The ICC rules for Documentary Instrument Dispute Resolution Expertise (DOCDEX)

Most presentations under documentary credits are found to have discrepancies on their first presentation, many of which are admitted and can be easily corrected. There have, however, been a growing number of disputes between parties to documentary credits that have been difficult to resolve. For example, an issuing bank determines that the documents are discrepant and the confirming bank disagrees. Similar disputes may arise between the applicant and issuing bank, between the confirming bank or nominated bank and the beneficiary, or between the issuing bank and the beneficiary.
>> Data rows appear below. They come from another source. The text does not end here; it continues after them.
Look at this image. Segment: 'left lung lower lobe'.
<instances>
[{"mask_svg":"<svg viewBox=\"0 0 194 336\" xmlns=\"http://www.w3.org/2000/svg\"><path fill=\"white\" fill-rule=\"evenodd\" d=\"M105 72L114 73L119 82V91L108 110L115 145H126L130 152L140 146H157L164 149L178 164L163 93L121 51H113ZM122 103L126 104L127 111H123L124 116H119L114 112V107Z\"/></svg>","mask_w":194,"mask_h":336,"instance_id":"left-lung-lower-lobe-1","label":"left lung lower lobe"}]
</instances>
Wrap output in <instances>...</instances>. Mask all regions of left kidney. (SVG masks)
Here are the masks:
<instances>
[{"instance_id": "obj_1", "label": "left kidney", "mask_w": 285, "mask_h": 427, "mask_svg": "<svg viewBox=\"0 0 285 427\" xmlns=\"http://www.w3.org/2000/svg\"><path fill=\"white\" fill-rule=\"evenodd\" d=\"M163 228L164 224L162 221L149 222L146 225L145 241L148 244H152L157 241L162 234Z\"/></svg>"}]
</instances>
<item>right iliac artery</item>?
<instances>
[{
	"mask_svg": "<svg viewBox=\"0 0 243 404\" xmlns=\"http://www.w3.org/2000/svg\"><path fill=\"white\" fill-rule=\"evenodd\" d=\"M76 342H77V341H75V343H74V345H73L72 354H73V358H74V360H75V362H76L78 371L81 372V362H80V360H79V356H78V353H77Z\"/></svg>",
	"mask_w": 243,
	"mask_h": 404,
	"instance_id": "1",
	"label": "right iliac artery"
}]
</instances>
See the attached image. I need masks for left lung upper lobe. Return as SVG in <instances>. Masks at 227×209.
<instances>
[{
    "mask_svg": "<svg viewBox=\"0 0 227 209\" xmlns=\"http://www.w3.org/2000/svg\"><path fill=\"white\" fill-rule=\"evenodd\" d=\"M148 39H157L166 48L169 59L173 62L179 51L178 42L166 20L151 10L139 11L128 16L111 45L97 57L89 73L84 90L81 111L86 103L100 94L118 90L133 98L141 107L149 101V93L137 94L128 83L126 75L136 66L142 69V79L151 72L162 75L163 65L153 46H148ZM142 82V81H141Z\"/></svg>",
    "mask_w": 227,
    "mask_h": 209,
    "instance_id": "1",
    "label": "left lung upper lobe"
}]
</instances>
If these disputes cannot be resolved amicably, the only course of action available is to take it to the applicable court of law. This can be costly and may take some time to be heard and resolved. Consequently, the ICC established the Rules for Documentary Instrument Dispute Resolution Expertise (DOCDEX), effective from 15 March 2002, which is designed to expedite the resolution of disputes by providing impartial and expert-recommended solutions. The ICC’s International Centre for Expertise oversees the operation of DOCDEX. Use of the DOCDEX process is normally considered only when both parties have exhausted all other avenues of communication in an attempt to resolve differing viewpoints on the status of the documents. For use of the DOCDEX process, one or both parties must agree to bear the costs involved. Full details and the rules themselves (available in several languages) can be found online at www.iccwbo.org/Products-and-Services/Arbitration-andADR/DOCDEX/Rules/DOCDEX-Rules-in-several-languages/ [Accessed: 10 August 2016]. A new version of the rules was implemented from 1 May 2015 covering a wider range of trade finance instruments. It should be noted that this is not an immediate service and that, generally, decisions are given within 30 days after submission of all the paperwork for review by the nominated experts.

8.6

Risk review

The undertakings of − and risks to − those involved in documentary credits are summarised in Table 8.1.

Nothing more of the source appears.